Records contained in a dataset
= Beginning of Section =

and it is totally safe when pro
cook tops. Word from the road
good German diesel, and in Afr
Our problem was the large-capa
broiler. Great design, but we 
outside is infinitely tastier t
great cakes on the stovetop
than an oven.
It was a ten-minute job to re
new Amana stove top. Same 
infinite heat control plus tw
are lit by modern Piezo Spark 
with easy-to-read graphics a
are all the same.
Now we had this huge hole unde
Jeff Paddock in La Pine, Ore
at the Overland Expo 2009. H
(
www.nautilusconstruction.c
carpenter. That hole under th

= End of Section =

What you are asked to do> The data above must be reproduced in full, exactly as given.

Exercise solution>
and it is totally safe when pro
cook tops. Word from the road
good German diesel, and in Afr
Our problem was the large-capa
broiler. Great design, but we 
outside is infinitely tastier t
great cakes on the stovetop
than an oven.
It was a ten-minute job to re
new Amana stove top. Same 
infinite heat control plus tw
are lit by modern Piezo Spark 
with easy-to-read graphics a
are all the same.
Now we had this huge hole unde
Jeff Paddock in La Pine, Ore
at the Overland Expo 2009. H
(
www.nautilusconstruction.c
carpenter. That hole under th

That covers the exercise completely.